O kadar yorulmuştum ki.Kollarım çökmüştü adeta o kadar toplamıştım ki.İşin daha doğrusu ben dinlenirken diğerlerini kaybetmiştim ve hava kararıyordu.Önümde bir hareketlilik ve bir konuşma duydum.Tam buldum diye sevinip bağıracakken kendi adımı duymamla konuşmaya kulak misafiri olmaya başladım.

"Şu yeni kız Azra mıydı  neydi"

"Aynen adı Azra da ciddi misiniz siz Chris cidden onun üstüne iddaya girdimi.Böyle bir şey mümkün mü."

"Cidden girdi.Onu elde edicek zaten bana ilgili falan demişti."

"Vay be-" sözünü bitiremeden ağzımdan bir hıçkırık kaçmıştı.İkiside dönüp bana baktılar.Elimdekiler yere düşmüştü çoktan.Arkamı dönüp koşmaya başladım.

O kadar hızlı koşuyordum ki sert akşam rüzgarı yüzüme bir kamçı gibi vuruyordu.Kalbime saplanan bıçakları saymıyorum bile.Nefes borumu yırtıp geçen hava sayesinde durmak zorunda kaldım.Artık koşamıyordum.Ama farkettiğim kadarıyla zaten az ötemdeki sarı school busler gözüküyordu.Kampın çıkışına geldiğimi anladığımda içimde bir mutluluk duydum.

"Azra ben cidden böyle yani-" arkamda konuşan kişiye döndüğümde tanıdık sesin Chris'e ait olduğunu anladım.İşte o an her şey başa döndü yine.

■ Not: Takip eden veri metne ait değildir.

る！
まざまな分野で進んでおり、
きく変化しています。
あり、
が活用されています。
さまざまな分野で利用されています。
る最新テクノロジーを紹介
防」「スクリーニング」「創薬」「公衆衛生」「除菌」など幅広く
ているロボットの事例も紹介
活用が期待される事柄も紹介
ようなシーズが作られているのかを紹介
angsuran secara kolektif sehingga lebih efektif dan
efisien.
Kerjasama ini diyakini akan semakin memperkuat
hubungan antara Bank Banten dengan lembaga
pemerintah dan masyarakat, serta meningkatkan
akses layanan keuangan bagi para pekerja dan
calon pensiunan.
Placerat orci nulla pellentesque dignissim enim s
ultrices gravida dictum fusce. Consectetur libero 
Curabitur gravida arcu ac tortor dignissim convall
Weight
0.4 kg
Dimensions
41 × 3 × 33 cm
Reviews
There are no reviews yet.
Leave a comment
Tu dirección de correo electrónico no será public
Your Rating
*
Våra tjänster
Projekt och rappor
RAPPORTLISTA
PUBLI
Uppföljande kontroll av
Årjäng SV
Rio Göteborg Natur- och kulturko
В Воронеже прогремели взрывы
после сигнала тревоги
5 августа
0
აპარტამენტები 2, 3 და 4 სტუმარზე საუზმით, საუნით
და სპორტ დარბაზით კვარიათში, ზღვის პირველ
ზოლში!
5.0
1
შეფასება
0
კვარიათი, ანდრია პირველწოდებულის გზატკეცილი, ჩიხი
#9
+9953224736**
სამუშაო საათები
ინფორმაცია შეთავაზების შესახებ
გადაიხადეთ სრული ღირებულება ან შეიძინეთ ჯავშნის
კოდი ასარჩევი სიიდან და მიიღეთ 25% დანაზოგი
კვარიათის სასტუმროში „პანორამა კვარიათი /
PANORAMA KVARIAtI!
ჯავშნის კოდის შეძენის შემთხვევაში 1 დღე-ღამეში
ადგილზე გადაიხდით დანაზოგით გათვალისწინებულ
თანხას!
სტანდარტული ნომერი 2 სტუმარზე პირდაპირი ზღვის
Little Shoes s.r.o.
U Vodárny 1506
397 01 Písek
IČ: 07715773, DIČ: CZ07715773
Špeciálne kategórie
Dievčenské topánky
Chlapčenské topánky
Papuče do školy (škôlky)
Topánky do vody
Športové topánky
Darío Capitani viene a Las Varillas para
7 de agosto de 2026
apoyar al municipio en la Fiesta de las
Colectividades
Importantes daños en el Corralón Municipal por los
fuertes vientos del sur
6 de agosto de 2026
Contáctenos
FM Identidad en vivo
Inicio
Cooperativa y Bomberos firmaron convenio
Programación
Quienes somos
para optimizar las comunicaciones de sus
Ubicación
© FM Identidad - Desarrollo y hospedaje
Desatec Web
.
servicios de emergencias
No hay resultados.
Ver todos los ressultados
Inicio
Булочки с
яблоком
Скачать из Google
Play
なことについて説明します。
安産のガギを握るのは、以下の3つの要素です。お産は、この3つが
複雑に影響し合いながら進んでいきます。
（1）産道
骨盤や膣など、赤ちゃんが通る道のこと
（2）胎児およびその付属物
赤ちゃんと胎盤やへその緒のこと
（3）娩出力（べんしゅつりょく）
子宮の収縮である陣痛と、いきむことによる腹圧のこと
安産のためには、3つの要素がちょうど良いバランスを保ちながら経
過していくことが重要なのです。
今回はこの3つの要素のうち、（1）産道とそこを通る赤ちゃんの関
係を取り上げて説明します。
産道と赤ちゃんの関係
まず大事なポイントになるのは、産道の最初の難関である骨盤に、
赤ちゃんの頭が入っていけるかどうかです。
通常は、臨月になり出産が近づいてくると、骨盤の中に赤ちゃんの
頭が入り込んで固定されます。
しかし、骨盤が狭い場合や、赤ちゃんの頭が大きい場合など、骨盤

"Kes sesini!" diye kükreşmiştim adeta ve bilmesem bende korktu derdim ama korkmadığı belliydi.Bir an afallamıştı ama hemen kendini topladı.Beklediği tepki bu değildi tabiki.

"Bana bağırma nedenini dinle önce,benden dinle!" artık oda bağırıyordu.Pardonda haksızdı o kime bağırıyordu haklı olsa bile bana bağıramazdı o kim ya o kim!

"Sen bana bağıramassın!" o kadar kırgın ve o kadar öfkeliydim  ki.

"Cehennemin dibine git o halde AZRA!" adımı vurgulayarak söylemişti.Bir an afallamıştı bana nasıl böyle bir cümle kullanabilmişti.Cidden gururumun incildiğini hissetmiştim.Önüme atılan sırt çantama baktım  ve hemen onu yerden alıp anahtarımı çıkardığım gibi arabama atladım.O kadar öfkeliydim ki gözüm görmüyordu ve hatta bir kaç kez anahtarı yanlış yere sokmuştum hatta düşürmüştüm bile.En sonunda pes edip gözlerimi kapayıp sakinleşmeyi diledim.

Gözlerimi açtığımda biraz daha sakin hissettiğim için binlerce kez şükür duası ettim hatta namaz bile kılabilirdim belkide-bilmediğim için bu fikri aklımdan sildim-.Anahtarı yerleştirdim ve arabayı çalıştırdım.Sert bir manevrayla dönüş yaparak resmen gazı kökledim.Kafamı dağıtmam gerekiyordu ve bunun için burdan ne kadar çabuk uzaklaşırsam o kadar iyiydi benim için.Hatta İstanbul'a gidicektim karar vermiştim,biraz kafamı dağıtıp geri dönerdim nasılsa.Belkide dönmezdim.Düşüncelerimle boğuşurken gözlerimi alan ışık karşısında dreksiyonu bıraktım ve ellerimi gözlerime siper ettim.Arabanın hakimiyetini kaybetmiştim ve çok geçmeden her şey karanlığa gömüldü.Beyaz ışık yerini karanlığa bıraktı.